Women have been wanting comparable rights to men since before written history, yet most people would say the women’s suffrage movement started in the mid 1800s. The original user wasn’t saying trans people didn’t exist until recently, they were likely saying there wasn’t previously any serious effort at accepting them in (American? Western?) society, or at least no where near the magnitude as today. Basic public tolerance may not be good, but it is much better than even just a decade or two before.
Paris is Burning isn’t a film I had heard about before, probably because it’s older than me and I haven’t been paying attention to queer spaces long. And if that user is 45 now, they would be about 10 when it released. Pretty reasonable to not have it on their radar considering it is R rated. Still, they shouldn’t assume trans communities didn’t exist just because they were not aware of any back then. That’s just a mistake.
It’s more that what’s taught in American schools varies wildly between states, as it’s generally left up to them to determine agendas individually.

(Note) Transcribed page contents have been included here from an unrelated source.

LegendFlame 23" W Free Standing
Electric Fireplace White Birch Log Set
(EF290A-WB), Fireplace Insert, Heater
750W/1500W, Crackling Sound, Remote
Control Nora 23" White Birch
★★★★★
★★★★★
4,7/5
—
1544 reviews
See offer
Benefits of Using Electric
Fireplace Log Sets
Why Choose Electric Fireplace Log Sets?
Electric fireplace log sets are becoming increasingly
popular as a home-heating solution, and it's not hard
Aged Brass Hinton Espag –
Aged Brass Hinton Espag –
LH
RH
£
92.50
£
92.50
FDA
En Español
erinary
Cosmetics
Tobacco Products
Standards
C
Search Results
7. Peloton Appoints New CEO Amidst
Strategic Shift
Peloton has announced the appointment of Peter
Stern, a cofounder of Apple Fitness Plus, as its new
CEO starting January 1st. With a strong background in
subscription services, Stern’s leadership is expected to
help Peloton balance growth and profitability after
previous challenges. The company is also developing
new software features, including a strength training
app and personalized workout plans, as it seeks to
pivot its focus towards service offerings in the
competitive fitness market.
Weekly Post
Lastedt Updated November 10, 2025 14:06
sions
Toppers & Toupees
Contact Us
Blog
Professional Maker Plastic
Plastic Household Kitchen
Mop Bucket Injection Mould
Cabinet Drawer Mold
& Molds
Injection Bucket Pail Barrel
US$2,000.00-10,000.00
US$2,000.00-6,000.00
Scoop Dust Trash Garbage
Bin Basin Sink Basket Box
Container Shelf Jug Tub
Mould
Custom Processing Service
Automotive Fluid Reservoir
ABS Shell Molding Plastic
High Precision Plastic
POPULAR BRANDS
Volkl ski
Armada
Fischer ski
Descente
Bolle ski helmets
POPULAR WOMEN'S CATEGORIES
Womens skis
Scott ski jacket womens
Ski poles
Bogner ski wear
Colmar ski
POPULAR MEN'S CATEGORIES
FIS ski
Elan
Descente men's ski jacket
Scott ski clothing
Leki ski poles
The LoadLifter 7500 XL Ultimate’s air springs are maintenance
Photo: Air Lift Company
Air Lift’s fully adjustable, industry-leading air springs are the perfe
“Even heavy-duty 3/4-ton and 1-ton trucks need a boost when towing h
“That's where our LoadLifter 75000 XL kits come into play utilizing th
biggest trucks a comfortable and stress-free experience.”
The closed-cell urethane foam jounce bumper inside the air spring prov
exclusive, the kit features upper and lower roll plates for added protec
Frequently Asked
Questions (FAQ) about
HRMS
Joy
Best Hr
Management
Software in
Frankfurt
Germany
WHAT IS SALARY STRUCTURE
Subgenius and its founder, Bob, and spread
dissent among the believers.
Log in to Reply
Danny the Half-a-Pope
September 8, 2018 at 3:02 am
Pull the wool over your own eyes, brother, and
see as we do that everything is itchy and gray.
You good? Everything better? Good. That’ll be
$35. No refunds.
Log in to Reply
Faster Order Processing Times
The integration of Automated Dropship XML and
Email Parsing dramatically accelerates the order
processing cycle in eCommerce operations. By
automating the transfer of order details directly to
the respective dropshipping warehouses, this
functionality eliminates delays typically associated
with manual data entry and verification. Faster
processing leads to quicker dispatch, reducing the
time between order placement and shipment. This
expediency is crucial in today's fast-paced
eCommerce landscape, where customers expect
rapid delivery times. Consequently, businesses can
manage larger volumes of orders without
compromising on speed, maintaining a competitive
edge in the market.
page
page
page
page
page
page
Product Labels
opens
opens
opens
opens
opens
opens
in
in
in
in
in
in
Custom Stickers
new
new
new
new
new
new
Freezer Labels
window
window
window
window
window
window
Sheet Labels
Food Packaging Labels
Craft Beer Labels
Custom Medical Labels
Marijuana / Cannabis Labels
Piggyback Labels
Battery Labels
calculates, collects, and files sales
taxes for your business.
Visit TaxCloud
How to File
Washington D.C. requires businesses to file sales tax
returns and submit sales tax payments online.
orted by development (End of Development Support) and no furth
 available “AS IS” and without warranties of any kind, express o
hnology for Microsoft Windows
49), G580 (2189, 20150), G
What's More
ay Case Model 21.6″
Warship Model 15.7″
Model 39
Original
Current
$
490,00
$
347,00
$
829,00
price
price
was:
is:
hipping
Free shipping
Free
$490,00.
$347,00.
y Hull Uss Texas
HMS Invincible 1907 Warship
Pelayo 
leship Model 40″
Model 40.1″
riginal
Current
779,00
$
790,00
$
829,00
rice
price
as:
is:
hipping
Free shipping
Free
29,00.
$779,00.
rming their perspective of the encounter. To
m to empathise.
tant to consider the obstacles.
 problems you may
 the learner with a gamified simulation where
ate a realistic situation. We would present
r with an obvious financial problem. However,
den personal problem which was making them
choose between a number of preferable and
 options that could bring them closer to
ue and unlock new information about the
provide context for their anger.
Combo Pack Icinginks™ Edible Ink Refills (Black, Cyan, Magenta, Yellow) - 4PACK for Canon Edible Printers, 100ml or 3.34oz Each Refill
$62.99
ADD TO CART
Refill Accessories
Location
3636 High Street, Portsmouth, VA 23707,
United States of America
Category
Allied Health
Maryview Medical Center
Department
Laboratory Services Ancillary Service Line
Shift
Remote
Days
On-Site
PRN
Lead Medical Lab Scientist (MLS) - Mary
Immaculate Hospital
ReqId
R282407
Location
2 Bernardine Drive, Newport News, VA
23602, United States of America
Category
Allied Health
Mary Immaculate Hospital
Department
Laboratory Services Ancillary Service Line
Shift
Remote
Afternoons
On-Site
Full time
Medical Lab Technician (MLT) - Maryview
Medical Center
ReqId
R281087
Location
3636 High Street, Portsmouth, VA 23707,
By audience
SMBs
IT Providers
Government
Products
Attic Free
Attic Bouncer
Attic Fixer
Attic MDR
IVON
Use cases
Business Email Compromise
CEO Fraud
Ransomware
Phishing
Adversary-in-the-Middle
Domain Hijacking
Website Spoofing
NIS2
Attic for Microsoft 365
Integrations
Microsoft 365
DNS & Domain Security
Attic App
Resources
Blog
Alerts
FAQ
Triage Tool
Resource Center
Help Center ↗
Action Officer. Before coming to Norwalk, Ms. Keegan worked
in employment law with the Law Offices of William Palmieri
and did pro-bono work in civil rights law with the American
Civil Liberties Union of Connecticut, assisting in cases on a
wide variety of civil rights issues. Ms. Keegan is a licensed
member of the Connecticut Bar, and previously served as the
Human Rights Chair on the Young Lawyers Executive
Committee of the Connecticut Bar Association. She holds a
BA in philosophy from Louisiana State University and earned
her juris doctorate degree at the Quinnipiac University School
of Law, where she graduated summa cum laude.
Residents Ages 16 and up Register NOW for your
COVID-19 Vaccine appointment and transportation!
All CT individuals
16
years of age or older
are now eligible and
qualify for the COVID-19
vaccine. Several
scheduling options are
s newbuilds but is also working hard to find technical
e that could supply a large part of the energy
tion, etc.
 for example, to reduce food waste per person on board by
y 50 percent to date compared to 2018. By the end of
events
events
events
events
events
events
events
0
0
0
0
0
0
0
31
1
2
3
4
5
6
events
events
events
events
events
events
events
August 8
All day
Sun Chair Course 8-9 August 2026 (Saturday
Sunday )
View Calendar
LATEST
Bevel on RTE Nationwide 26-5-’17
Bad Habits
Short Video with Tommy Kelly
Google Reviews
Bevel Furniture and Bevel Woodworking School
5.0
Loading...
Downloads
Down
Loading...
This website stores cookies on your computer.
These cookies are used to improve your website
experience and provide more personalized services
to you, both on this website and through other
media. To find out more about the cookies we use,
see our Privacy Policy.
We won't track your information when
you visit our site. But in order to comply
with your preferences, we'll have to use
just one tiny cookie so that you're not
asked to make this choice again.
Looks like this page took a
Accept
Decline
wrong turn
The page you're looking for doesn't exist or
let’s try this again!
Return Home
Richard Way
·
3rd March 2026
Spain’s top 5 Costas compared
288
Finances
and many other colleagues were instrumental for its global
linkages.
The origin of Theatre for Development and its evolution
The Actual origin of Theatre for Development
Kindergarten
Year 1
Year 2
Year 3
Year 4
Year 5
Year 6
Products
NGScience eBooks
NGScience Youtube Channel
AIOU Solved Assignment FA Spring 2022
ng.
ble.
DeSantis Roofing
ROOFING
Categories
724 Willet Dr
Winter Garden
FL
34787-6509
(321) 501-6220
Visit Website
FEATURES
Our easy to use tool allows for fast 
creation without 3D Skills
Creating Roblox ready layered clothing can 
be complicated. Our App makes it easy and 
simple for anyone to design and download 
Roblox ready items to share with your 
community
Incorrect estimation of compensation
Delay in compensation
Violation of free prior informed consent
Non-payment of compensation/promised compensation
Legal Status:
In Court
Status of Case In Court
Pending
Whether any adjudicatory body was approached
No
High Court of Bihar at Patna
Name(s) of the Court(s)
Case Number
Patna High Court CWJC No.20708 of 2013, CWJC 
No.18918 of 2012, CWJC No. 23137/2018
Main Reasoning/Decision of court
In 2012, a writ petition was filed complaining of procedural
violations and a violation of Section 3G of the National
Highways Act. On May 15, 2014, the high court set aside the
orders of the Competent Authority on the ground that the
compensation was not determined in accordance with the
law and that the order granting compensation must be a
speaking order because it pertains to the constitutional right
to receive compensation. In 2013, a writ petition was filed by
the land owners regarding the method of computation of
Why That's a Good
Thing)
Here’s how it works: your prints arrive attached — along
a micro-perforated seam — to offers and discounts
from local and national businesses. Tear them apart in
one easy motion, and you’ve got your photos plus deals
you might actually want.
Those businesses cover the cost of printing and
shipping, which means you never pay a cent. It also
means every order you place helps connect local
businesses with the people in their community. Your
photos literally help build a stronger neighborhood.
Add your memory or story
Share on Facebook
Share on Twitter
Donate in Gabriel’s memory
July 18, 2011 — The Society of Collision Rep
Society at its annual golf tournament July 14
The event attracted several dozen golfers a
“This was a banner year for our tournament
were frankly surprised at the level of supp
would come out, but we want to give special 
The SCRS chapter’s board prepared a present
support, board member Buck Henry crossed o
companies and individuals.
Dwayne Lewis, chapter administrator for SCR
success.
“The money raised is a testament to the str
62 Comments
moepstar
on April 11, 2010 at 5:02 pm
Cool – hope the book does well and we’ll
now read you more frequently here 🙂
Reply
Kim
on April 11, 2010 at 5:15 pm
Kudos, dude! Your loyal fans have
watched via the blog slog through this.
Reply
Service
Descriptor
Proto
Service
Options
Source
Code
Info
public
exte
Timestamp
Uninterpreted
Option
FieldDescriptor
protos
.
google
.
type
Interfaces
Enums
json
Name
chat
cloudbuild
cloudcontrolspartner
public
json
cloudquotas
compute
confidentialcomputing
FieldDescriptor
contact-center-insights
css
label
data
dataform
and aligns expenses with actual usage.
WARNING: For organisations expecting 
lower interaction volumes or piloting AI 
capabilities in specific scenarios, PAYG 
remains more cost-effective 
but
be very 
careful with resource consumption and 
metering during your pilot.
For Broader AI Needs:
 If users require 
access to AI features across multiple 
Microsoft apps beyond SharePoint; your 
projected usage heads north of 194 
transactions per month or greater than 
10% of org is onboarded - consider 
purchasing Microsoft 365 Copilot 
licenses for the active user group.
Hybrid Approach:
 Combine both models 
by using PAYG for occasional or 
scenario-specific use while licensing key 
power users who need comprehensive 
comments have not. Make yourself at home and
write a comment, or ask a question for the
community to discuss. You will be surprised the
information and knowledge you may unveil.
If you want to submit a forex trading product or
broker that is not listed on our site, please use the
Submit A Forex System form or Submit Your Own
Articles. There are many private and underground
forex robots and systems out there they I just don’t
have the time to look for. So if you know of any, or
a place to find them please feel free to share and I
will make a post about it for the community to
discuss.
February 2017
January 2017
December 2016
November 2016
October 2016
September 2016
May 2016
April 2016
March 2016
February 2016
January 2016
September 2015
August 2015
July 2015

And schools and even individual teachers are going to choose for themselves how deeply things get covered.
For me, LGBT involvement was at least acknowledged when we covered the history of the Civil Rights movement. We were also shown a biographical film on the start of the AIDs epidemic when discussing viruses in biology. It made victims look very sympathetic, while the politicians that were uninterested in stopping the spread until it started affecting people outside of gay communities were rightfully depicted as villains. It probably came up in health classes too, but I don’t remember anything distinctly.